La narrativa que de esto se desprende es que la transformación e intervención del cuerpo transcribe e inscribe sin pudor las expectativas del mercado con los patrones estipulados por el orden establecido. De la gente que desfiló por el programa, dos llaman la atención: Rodrigo Alves y Amanda Ahola, cuyo ideal de belleza consistía en parecerse a los muñecos Ken y Barbie, respectivamente. Sin sorpresa ni ingenuidad, lo que desde el terreno de las artes implicaba una problematización a la construcción de subjetividades identitarias inmersa en el contexto médico como dispositivo de poder, terminó por ser reabsorbida y reintegrada en el imaginario de identidades plausibles mediante la capitalización del deseo. La industria televisiva puso en marcha mecanismos que, bajo guion, hicieron de estos sujetos producto de fascinación desde el universo de lo freak, cuyas energías residuales y de resistencia se administraron para convertir las relaciones tácticas de escisión en técnicas de domesticación.

Otro ejemplo lo tenemos con el icónico Ru Paul, cuyo programa Ru Paul´s Drag Race ha sido galardonado con los Primetime Emmy por cinco años consecutivos (de 2016 a 2020) y cuyo formato ha sido exportado y globalizado a nivel mundial como franquicia, generando la ilusión de apertura e inclusión del sector trans al campo de lo real-concreto. Si la visibilización del colectivo es importante, el enfoque de los programas lo termina convirtiendo en una versión moderna de los Freak show del siglo XIX, cuestión que no sólo erosiona las luchas de reivindicación, sino que genera contextos tóxicos de desregulación del colectivo en tanto que se desdibujan las historias personalísimas de los sujetos ahí figurantes. Estamos ante un escenario complejo donde se requiere meditar sobre cómo las relaciones de poder con base en la dominación y la resistencia no pueden ser simplemente trastocadas o revertidas sin eludir los procesos de reificación y consumo.

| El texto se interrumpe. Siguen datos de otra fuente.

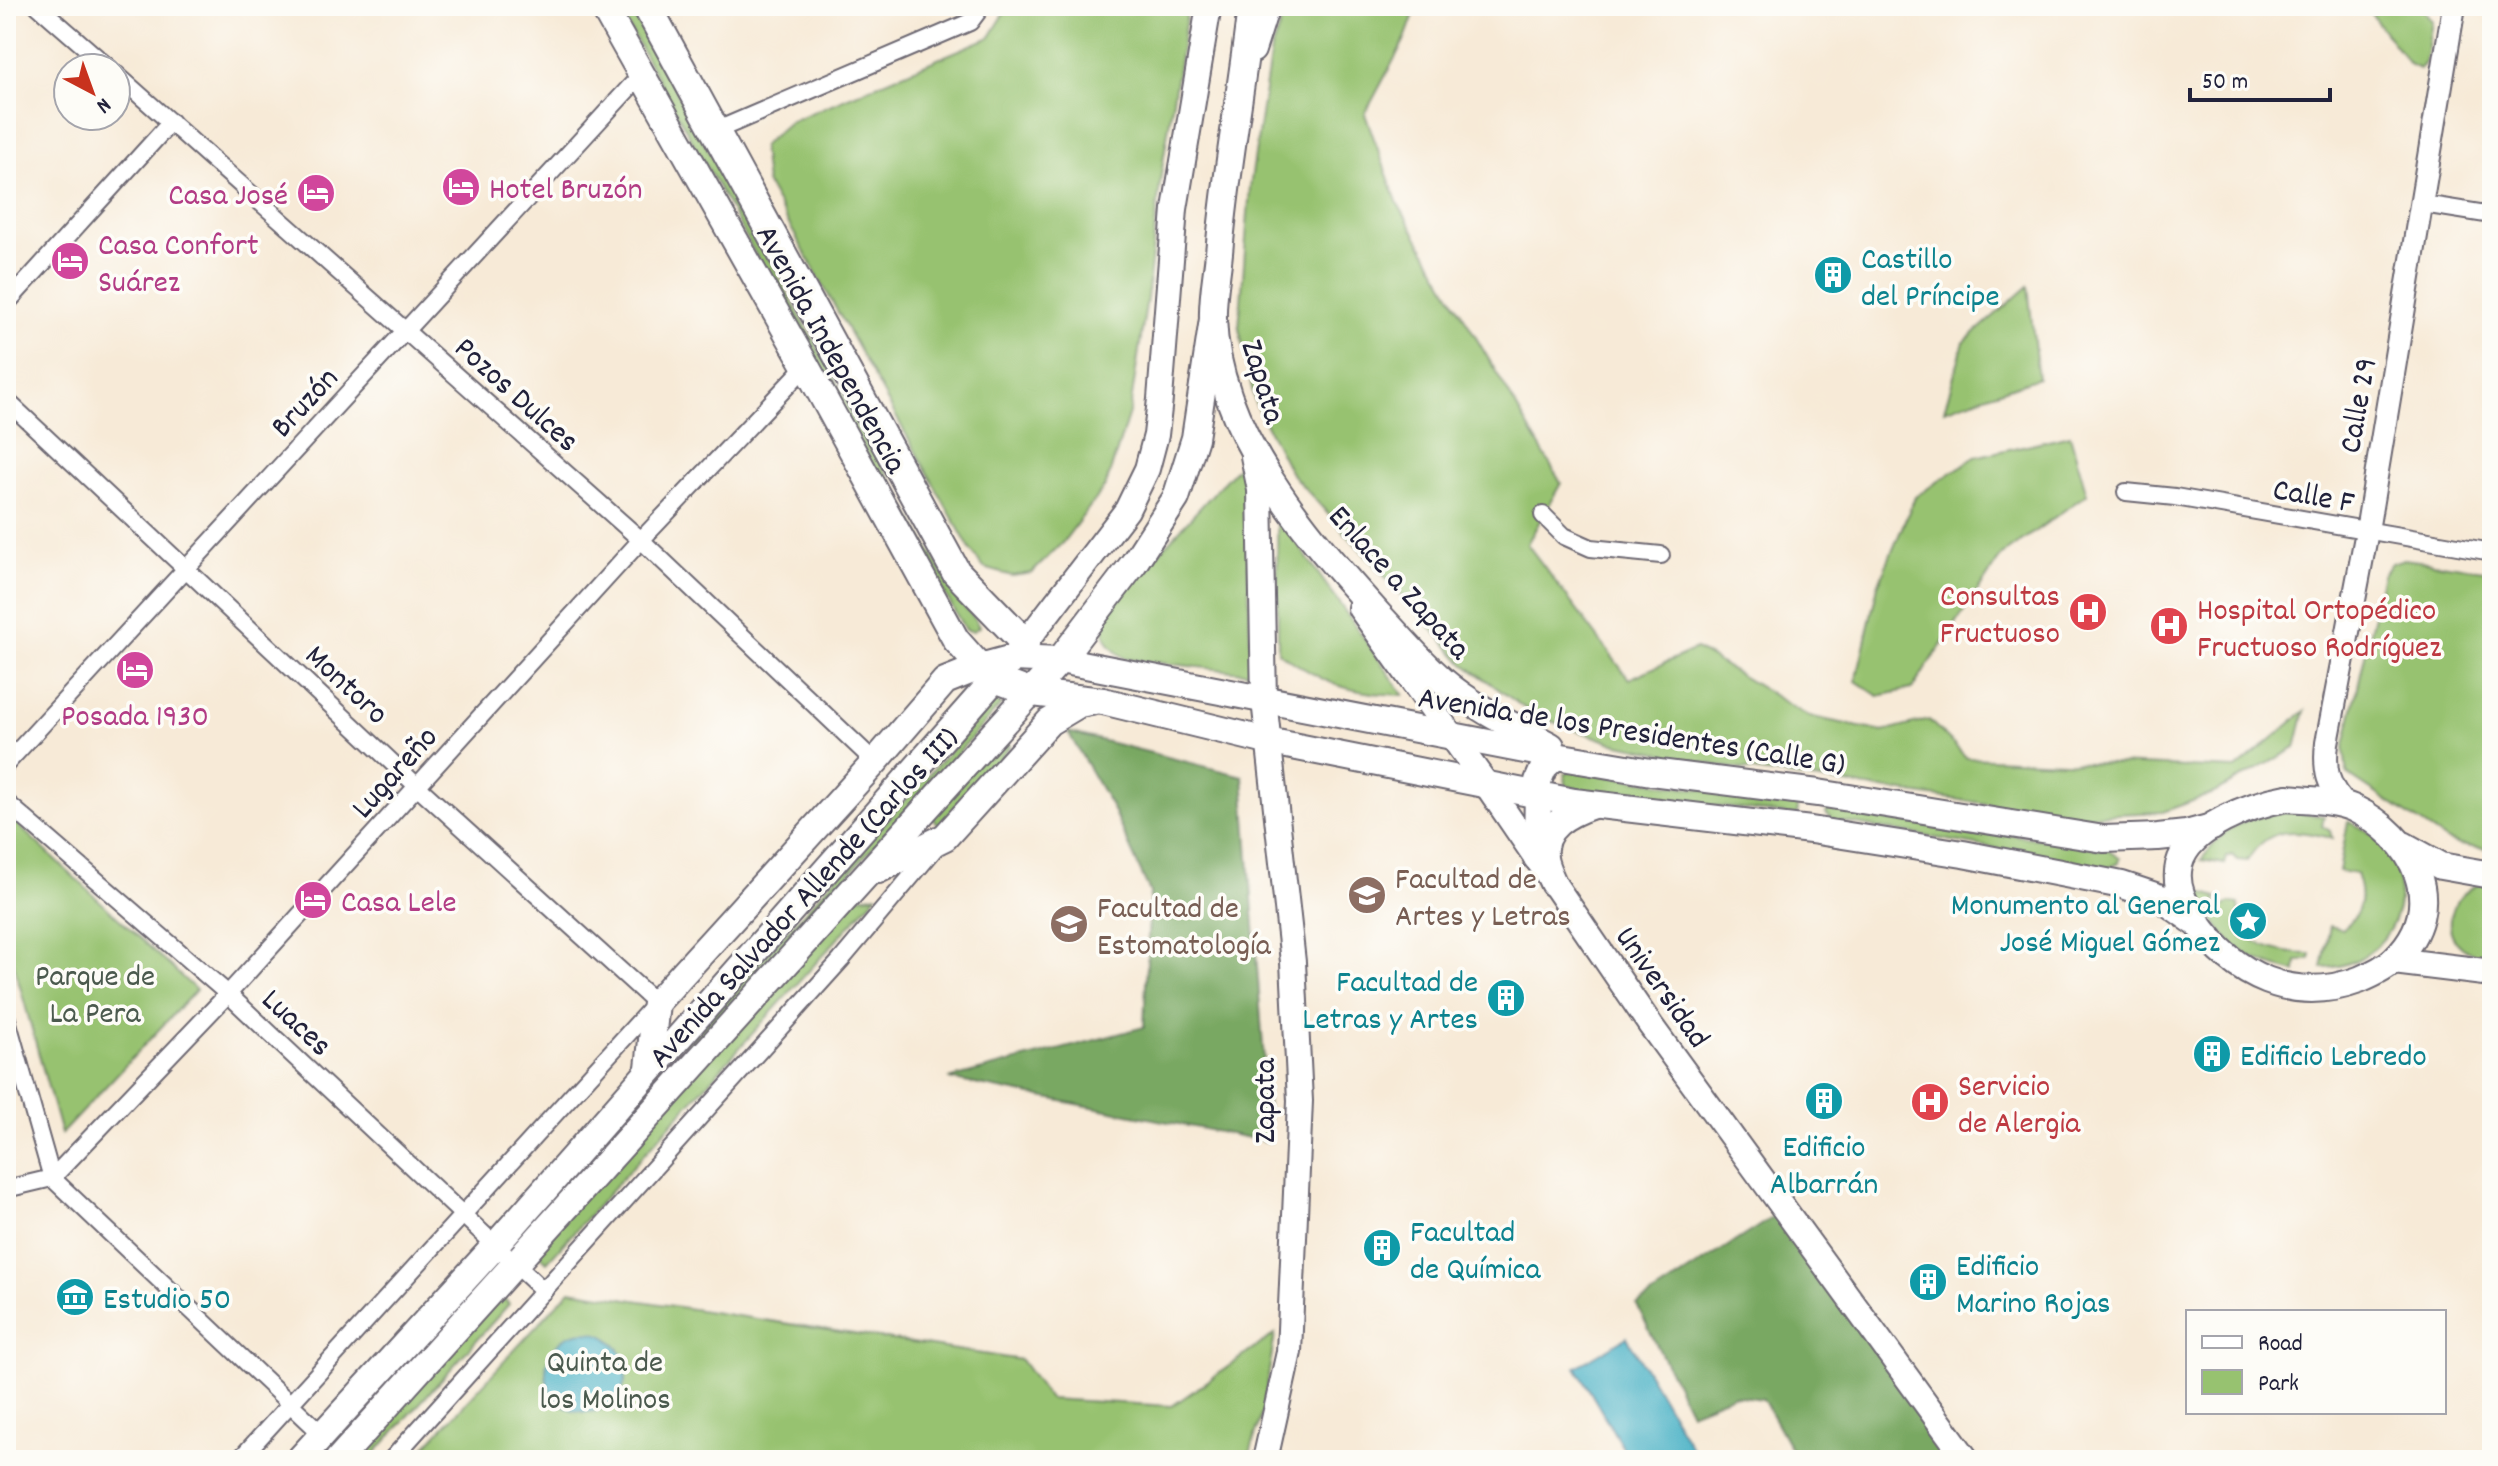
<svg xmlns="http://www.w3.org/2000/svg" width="2498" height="1466" font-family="Dekko,sans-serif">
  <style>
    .green { fill: #97c270; stroke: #5c7256; stroke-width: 2 }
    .forest { fill: #79a862; stroke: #4e654e; stroke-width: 2 }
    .water { fill: #46b0c5; stroke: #346980; stroke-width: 2 }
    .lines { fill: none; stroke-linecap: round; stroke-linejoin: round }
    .minor-casing { stroke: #6d6872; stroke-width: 20 }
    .tertiary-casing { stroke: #6d6872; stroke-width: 26 }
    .secondary-casing { stroke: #6d6872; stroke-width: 28 }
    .primary-casing { stroke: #6d6872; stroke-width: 30 }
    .trunk-casing { stroke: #6d6872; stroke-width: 32 }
    .minor { stroke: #fff; stroke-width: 16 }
    .tertiary { stroke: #fff; stroke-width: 22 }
    .secondary { stroke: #fff; stroke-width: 24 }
    .primary { stroke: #fff; stroke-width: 26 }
    .trunk { stroke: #fff; stroke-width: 28 }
    .labels { text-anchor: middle; stroke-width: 7; stroke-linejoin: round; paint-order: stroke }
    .hotel-label { font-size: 32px; fill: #b23c85; stroke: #fdfcf7; text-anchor: start }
    .culture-label { font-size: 32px; fill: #0d838f; stroke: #fdfcf7; text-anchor: start }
    .street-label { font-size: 32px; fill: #22223b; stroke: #fdfcf7 }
    .health-label { font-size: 32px; fill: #be3a42; stroke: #fdfcf7; text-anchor: start }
    .education-label { font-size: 32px; fill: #785e54; stroke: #fdfcf7; text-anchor: start }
    .park-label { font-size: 32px; fill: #4b5a4e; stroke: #fdfcf7 }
  </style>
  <rect width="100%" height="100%" fill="#fdfcf7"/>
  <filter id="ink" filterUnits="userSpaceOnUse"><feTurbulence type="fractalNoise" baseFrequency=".0125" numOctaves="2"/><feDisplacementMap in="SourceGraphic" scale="16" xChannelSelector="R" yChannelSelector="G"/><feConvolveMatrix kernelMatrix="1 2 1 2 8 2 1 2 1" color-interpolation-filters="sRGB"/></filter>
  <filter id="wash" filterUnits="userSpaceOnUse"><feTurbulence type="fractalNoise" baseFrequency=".006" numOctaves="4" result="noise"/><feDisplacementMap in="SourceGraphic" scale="32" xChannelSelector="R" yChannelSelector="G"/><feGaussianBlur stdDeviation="1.8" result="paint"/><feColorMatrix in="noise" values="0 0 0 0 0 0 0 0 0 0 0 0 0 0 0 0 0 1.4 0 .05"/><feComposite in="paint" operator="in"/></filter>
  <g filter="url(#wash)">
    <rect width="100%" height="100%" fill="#f7ead7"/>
    <!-- green -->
    <g class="green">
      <path d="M617,6H629L956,598L975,619L979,627L973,631L965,630Z"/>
      <path d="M1009,6H1188L1161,175L1147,298L1130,410L1106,485L1063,542L1032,573L1012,576L984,568L971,551L766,183L762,146L789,122L990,37Z"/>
      <path d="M1287,6H1417L1405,39L1365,114L1398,204L1561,483L1527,544L1629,679L1696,649L1808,716L1883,732L1929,720L1967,758L2236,769L2305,711L2296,748L2214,793L2163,812L2073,816L1725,767L1610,742L1534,715L1464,664L1290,472L1255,403L1239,328L1250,187L1271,50Z"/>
      <path d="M2365,6H2421L2432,21L2425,63L2420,69L2409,64Z"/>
      <path d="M2028,286L2038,378L1944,410L1964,342Z"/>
      <path d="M2070,435L2087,494L2002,555L1912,689L1878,696L1856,681L1878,585L1915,497L1975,457Z"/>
      <path d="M1242,462L1246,477L1251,673L1126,659C1107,648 1100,632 1105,611Z"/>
      <path d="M1277,515L1404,695C1347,694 1325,684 1278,652Z"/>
      <path d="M2404,559L2492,571V850L2459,845L2446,840L2347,774L2344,749L2383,574L2391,563Z"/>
      <path d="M995,701L1001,705L510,1250L504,1245Z"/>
      <path d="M1000,737L1011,746L939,825L930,815Z"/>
      <path d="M1575,771L1794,803L1798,809L1797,816L1580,790L1566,785L1565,774Z"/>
      <path d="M1829,806L2109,850L2120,858L2119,863L2109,868L1832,820L1826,813Z"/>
      <path d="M2288,812L2324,816L2322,826L2330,831L2332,838C2296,829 2268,825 2247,861L2238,860L2233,855L2227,857L2225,864L2201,860C2230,822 2243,819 2288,812Z"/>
      <path d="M6,814L196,990L61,1134L6,936Z"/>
      <path d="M2348,821C2357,826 2368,830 2375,837C2426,886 2393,966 2322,968L2330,926L2342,929C2363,914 2364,896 2356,874L2339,871Z"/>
      <path d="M2479,884H2492V958C2484,956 2474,955 2467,951C2436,932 2451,896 2479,884Z"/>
      <path d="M2198,891L2217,897L2216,902L2221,907L2231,903L2239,904C2240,910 2239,918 2241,924C2251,949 2288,954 2311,954L2310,959L2297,962L2296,972C2239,959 2224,943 2198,891Z"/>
      <path d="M877,895L547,1262L535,1250L852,897Z"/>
      <path d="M570,1290L1021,1360L1049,1399L1172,1406L1275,1334L1263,1409L1248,1460H413Z"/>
      <path d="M498,1293L509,1304L369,1460H347Z"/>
    </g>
    <!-- forest -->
    <g class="forest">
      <path d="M1068,732L1243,776L1270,1142L949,1079L1144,1027L1150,892L1111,806Z"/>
      <path d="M1785,1209L1958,1460H1797L1763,1399L1733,1395L1690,1412L1637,1305Z"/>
    </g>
    <!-- water -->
    <g class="water">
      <circle cx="586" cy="1372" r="40"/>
      <path d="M1627,1337L1698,1459L1696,1460H1630L1576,1367Z"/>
    </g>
  </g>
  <g filter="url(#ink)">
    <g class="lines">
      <defs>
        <g id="minor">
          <path d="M38,6L109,68"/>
          <path d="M116,74L641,540L875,762"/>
          <path d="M715,131L970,22L982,6"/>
          <path d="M2423,204L2492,215"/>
          <path d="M6,304L171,122"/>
          <path d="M6,400L417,786L656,1003L239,1460"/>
          <path d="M2126,492L2175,497L2492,552"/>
          <path d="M1543,515L1564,536L1591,548L1661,555"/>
          <path d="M6,764L641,75"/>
          <path d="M6,802L228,994L544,1291"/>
          <path d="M6,1016L52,1178L323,1435"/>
          <path d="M6,1189L52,1178L228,994L641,540L806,366"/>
          <path d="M391,1460L841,960L936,847"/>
        </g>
        <path id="tertiary" d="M2348,807C2327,788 2324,769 2327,743L2367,531L2454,6"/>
        <g id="secondary">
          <path d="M1253,50L1267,6"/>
          <path d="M1253,456L1260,490L1264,700L1293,962L1300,1101L1289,1352L1265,1460"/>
          <path d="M1360,608L1486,784L1651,1026L1967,1460"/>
          <path d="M1025,643L1127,510L1147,469L1156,435L1160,399L1175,209L1209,6"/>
        </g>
        <g id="primary">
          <path d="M603,6L806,366L956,640L980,667L995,679L1032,693L1103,701L1267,741L1574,802L1811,830L1963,854L2122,885L2161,898L2198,924"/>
          <path d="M1251,6C1242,89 1226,170 1219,253C1217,274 1212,298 1213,319C1217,432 1307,536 1379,615C1400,637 1419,660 1442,680C1474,708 1515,727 1551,746"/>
          <path d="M2287,798C2308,800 2334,800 2353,808C2414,837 2450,905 2395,959C2386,968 2371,975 2359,980C2294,1004 2234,977 2196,921C2185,905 2174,887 2179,865C2188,827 2253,804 2287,798Z"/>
          <path d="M2403,845L2441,866L2492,875"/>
          <path d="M1537,858L1538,781L1544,767L1556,756"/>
          <path d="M878,870L945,837L1049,722L1079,704L1091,702"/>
          <path d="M1553,883C1550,876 1545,866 1544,858C1540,827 1569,813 1593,805"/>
          <path d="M2394,961L2492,973"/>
          <path d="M649,1068L656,1003L875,762L945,681L980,667L1013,658L1060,660L1556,756L1651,772L1818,793L2104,839L2158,837L2186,834L2212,827"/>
          <path d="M299,1460L495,1246L1007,665"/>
          <path d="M338,1460L1060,660L1134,563L1176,498L1195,438L1213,319"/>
        </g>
        <path id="trunk" d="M647,6L956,572L1025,643"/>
      </defs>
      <!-- minor casing -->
      <use href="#minor" class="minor-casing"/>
      <!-- tertiary casing -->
      <use href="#tertiary" class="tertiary-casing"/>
      <!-- secondary casing -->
      <use href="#secondary" class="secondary-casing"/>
      <!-- primary casing -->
      <use href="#primary" class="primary-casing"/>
      <!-- trunk casing -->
      <use href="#trunk" class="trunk-casing"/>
      <!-- minor -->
      <use href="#minor" class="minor"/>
      <!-- tertiary -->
      <use href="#tertiary" class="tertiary"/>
      <!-- secondary -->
      <use href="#secondary" class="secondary"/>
      <!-- primary -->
      <use href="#primary" class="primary"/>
      <!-- trunk -->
      <use href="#trunk" class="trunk"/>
    </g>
  </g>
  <!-- icons -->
  <defs>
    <symbol id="hotel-disc" viewBox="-11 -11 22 22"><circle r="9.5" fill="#d1479c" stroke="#fdfcf7"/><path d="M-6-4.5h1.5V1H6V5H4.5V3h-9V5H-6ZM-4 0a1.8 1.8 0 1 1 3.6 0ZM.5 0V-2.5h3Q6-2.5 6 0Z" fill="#fff"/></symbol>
    <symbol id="building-disc" viewBox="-11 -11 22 22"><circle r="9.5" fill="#0f9aa8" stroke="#fdfcf7"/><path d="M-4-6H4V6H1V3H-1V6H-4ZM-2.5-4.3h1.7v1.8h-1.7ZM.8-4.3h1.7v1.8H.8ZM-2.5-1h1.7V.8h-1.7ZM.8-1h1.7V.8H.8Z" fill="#fff"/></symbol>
    <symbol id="hospital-disc" viewBox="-11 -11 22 22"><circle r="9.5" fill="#e0444e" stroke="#fdfcf7"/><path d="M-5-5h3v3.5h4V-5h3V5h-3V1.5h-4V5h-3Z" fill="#fff"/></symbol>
    <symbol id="university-disc" viewBox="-11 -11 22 22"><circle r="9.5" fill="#8d6e63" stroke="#fdfcf7"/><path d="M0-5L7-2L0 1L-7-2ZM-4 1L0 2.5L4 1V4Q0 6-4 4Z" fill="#fff"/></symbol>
    <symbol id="sight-disc" viewBox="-11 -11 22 22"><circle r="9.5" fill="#0f9aa8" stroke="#fdfcf7"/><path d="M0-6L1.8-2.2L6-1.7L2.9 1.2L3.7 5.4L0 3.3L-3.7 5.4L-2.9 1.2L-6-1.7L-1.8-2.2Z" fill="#fff"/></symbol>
    <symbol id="museum-disc" viewBox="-11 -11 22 22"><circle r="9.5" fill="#0f9aa8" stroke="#fdfcf7"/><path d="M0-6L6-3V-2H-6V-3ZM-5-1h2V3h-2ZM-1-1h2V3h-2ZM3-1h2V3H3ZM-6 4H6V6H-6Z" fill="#fff"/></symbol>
  </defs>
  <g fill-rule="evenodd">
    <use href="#hotel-disc" x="439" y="165" width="44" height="44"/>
    <use href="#hotel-disc" x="294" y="171" width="44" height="44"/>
    <use href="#hotel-disc" x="48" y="239" width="44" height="44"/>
    <use href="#building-disc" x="1811" y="253" width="44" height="44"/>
    <use href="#hospital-disc" x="2066" y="590" width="44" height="44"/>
    <use href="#hospital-disc" x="2147" y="604" width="44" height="44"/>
    <use href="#hotel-disc" x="113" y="648" width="44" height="44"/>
    <use href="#university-disc" x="1345" y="873" width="44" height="44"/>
    <use href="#hotel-disc" x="291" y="878" width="44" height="44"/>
    <use href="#sight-disc" x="2226" y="899" width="44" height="44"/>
    <use href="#university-disc" x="1047" y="902" width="44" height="44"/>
    <use href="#building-disc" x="1484" y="976" width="44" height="44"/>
    <use href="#building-disc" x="2190" y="1032" width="44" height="44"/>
    <use href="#building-disc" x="1802" y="1079" width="44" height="44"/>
    <use href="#hospital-disc" x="1908" y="1080" width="44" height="44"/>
    <use href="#building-disc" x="1360" y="1226" width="44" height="44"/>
    <use href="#building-disc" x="1906" y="1260" width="44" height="44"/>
    <use href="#museum-disc" x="53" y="1275" width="44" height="44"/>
  </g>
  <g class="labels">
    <!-- hotel labels -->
    <g class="hotel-label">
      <text x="489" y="198">Hotel Bruzón</text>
      <text x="288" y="204" text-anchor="end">Casa José</text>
      <text x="98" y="254">Casa Confort<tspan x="98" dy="37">Suárez</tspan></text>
      <text x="135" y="725" text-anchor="middle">Posada 1930</text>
      <text x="341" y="911">Casa Lele</text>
    </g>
    <!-- culture labels -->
    <g class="culture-label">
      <text x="1861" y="268">Castillo<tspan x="1861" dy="37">del Príncipe</tspan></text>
      <text x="2220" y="914" text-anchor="end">Monumento al General<tspan x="2220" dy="37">José Miguel Gómez</tspan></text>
      <text x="1478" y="991" text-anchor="end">Facultad de<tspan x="1478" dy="37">Letras y Artes</tspan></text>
      <text x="2240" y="1065">Edificio Lebredo</text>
      <text x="1824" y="1156" text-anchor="middle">Edificio<tspan x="1824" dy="37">Albarrán</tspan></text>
      <text x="1410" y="1241">Facultad<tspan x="1410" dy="37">de Química</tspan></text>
      <text x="1956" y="1275">Edificio<tspan x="1956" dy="37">Marino Rojas</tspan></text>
      <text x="103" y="1308">Estudio 50</text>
    </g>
    <!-- street labels -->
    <g class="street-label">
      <text transform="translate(833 348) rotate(61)" y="11">Avenida Independencia</text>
      <text transform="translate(1265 381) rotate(73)" y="11">Zapata</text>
      <text transform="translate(518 393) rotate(42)" y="11">Pozos Dulces</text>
      <text transform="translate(303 401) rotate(-47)" y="11">Bruzón</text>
      <text transform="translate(2356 405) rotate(-80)" y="11">Calle 29</text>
      <text transform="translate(2314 494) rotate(10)" y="11">Calle F</text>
      <text transform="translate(1401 581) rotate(48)" y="11">Enlace a Zapata</text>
      <text transform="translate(348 683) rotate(43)" y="11">Montoro</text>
      <text transform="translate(1632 729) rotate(9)" y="11">Avenida de los Presidentes (Calle G)</text>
      <text transform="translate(393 771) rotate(-48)" y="11">Lugareño</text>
      <text transform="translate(802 896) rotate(-48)" y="11">Avenida Salvador Allende (Carlos III)</text>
      <text transform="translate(1664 986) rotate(55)" y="11">Universidad</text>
      <text transform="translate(298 1021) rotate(43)" y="11">Luaces</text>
      <text transform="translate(1263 1101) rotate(-90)" y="11">Zapata</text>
    </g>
    <!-- health labels -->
    <g class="health-label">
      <text x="2060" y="605" text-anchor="end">Consultas<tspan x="2060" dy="37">Fructuoso</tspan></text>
      <text x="2197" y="619">Hospital Ortopédico<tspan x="2197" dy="37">Fructuoso Rodríguez</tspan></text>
      <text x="1958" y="1095">Servicio<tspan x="1958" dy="37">de Alergia</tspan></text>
    </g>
    <!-- education labels -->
    <g class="education-label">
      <text x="1395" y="888">Facultad de<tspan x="1395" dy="37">Artes y Letras</tspan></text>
      <text x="1097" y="917">Facultad de<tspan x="1097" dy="37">Estomatología</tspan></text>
    </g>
    <!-- park labels -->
    <g class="park-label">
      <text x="95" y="985">Parque de<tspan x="95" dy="37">La Pera</tspan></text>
      <text x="605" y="1371">Quinta de<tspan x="605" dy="37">los Molinos</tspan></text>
    </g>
  </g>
  <!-- margin -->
  <rect width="2498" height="1466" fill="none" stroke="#fdfcf7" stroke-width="32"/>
  <!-- legend -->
  <rect x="2186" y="1310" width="260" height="104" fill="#fdfcf7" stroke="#a5a5ac" stroke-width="2"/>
  <rect x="2202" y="1336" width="40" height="12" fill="#ffffff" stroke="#a5a5ac" stroke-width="2"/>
  <text x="2258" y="1350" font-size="24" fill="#22223b">Road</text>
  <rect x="2202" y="1370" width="40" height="24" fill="#97c270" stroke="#a5a5ac" stroke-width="2"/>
  <text x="2258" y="1390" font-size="24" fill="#22223b">Park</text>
  <!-- north arrow -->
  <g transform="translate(92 92) rotate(139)"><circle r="38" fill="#fdfcf7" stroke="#a5a5ac" stroke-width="2"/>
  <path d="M0-6L14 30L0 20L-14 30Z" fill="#c8321e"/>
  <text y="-12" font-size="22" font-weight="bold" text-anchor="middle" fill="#22223b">N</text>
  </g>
  <!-- scale -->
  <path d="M2190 88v12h140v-12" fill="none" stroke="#22223b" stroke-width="4"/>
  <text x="2202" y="88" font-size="24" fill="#22223b" stroke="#fdfcf7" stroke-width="6" paint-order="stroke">50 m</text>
</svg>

En el terreno del arte, y en concreto en el campo de la performance, el trabajo que se hace actualmente desde el cuerpo sensible es, sin duda, deudor del trabajo teórico y práctico que le precede, pero en nuestros días el debate y la investigación en, desde y para el cuerpo en sus diversas formas, materiales y símbolos, se ha nutrido de una serie de intersecciones epistemológicas que contribuyen a la exploración y a la creación de nuevas subjetividades, disidentes y descolonizadas que establecen estados de emergencia crítica y performativa sobre los sujetos y sus realidades concretas en el ámbito social. El poder de subversión que poseen las experiencias artísticas en donde el cuerpo con sus identidades y sus deseos reposicionan a sujetos y colectivos de liberación sexual se torna ya no necesario, sino urgente porque posibilita prácticas de emancipación social e individual que inciden en la necesidad de afianzar espacios donde articular alianzas para contrarrestar material y subjetivamente narrativas hegemónicas.

Las prácticas performativas en el ámbito artístico permiten activar estrategias de relacionamiento y sensibilidad emergentes, que instauran nuevas formas de interacción desde la heterogeneidad y la singularidad de sus componentes. Sin embargo, ingenuidad a parte —insisto—, la habilidad con que el sistema de convenciones institucionalizadas ha logrado reingresar constantemente el gesto iconoclasta al inventario calculado, transmite desde hace mucho tiempo el horizonte estético de las vanguardias como clasicismo de la contemporaneidad. Desde el ámbito razonado, lo cáustico puede ser lícito, siempre y cuando sea aséptico y, por lo tanto, esta condición funcione para neutralizar el ademán irreverente reeducando el exabrupto.

 

Referencias:

Aliaga, J. V. (2004). Arte y cuestiones de género. Una travesía del siglo XX. Nerea.

Guasch, A. M. (2000). El arte último del siglo XX. Del posminimalismo a lo multicultural. Alianza.

Martínez Oliva, J. (2005). El desaliento del guerrero. Representaciones de la masculinidad en el arte de las décadas de los 80 y 90. Cendeac.

Méndez, L. (2004). Cuerpos sexuados y ficciones identitarias. Ideologías sexuales, reconstrucciones feministas y artes visuales. Instituto Andaluz de la Mujer.